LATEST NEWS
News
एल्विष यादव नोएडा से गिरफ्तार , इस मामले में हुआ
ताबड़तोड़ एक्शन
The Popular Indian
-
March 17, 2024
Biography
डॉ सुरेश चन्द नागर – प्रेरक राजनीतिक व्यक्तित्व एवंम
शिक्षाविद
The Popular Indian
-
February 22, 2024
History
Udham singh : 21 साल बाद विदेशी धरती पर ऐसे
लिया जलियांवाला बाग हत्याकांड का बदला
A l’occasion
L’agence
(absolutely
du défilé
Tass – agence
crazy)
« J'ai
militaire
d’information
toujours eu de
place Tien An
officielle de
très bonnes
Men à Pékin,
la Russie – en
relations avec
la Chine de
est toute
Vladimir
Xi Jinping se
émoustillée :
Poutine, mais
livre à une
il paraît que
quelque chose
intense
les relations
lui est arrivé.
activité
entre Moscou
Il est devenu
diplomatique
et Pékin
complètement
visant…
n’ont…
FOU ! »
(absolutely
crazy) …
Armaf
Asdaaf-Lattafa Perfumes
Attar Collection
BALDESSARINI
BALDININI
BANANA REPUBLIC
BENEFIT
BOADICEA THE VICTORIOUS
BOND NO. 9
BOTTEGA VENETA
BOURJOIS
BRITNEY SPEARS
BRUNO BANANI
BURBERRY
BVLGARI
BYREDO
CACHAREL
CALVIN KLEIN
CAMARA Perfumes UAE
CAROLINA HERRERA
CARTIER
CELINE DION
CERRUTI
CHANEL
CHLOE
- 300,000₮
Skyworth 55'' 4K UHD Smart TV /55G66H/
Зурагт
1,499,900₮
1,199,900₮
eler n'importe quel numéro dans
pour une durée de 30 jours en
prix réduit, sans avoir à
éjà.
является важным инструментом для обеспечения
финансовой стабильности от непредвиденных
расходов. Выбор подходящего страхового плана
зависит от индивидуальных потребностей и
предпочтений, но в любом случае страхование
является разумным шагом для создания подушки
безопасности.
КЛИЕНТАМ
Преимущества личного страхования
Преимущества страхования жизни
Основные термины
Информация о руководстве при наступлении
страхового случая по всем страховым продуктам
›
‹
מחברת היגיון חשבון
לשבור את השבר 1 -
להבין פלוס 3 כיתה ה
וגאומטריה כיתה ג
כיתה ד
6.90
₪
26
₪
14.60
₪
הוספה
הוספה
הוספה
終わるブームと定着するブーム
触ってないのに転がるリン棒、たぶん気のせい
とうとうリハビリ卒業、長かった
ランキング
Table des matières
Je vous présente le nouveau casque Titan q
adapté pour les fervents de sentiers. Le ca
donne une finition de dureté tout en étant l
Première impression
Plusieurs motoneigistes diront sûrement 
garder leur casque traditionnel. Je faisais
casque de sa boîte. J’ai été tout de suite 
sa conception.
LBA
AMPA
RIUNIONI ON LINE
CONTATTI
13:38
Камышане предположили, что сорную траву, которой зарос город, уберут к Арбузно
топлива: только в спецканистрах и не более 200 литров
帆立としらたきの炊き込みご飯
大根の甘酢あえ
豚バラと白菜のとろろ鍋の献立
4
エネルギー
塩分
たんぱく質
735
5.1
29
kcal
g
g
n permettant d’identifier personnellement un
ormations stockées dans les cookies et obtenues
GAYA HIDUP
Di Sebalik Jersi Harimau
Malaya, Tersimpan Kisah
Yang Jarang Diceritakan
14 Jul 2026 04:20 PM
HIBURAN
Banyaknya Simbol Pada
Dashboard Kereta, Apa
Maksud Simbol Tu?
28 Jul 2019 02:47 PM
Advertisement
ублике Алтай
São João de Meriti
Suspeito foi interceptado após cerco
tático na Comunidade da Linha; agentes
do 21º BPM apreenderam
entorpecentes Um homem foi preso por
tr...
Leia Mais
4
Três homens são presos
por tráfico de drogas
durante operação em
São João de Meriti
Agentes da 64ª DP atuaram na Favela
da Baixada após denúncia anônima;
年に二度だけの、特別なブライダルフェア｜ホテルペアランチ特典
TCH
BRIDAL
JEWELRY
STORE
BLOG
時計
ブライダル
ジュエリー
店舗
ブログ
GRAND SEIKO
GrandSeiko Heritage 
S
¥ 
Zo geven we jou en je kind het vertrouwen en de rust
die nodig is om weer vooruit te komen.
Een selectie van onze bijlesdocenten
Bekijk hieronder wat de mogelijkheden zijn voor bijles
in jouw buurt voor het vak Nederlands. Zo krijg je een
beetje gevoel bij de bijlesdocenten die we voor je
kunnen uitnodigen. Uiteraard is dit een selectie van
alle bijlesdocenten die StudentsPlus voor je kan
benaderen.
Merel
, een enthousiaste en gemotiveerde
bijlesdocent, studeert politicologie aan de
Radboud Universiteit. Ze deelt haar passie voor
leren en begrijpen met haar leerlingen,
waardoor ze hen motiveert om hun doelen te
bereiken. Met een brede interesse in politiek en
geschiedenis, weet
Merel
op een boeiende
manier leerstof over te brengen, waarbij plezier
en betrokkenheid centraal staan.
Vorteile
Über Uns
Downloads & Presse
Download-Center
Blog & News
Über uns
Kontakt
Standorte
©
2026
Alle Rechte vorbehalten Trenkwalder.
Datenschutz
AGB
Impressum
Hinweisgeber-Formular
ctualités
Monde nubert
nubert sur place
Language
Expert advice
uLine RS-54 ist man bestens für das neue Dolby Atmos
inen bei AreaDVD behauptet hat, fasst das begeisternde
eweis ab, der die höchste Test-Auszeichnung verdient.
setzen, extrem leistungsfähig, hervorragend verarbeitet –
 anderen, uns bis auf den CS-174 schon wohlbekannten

-------

Report every line above that contains the string "bijlesdocenten", copying each one in full.

Een selectie van onze bijlesdocenten
beetje gevoel bij de bijlesdocenten die we voor je
alle bijlesdocenten die StudentsPlus voor je kan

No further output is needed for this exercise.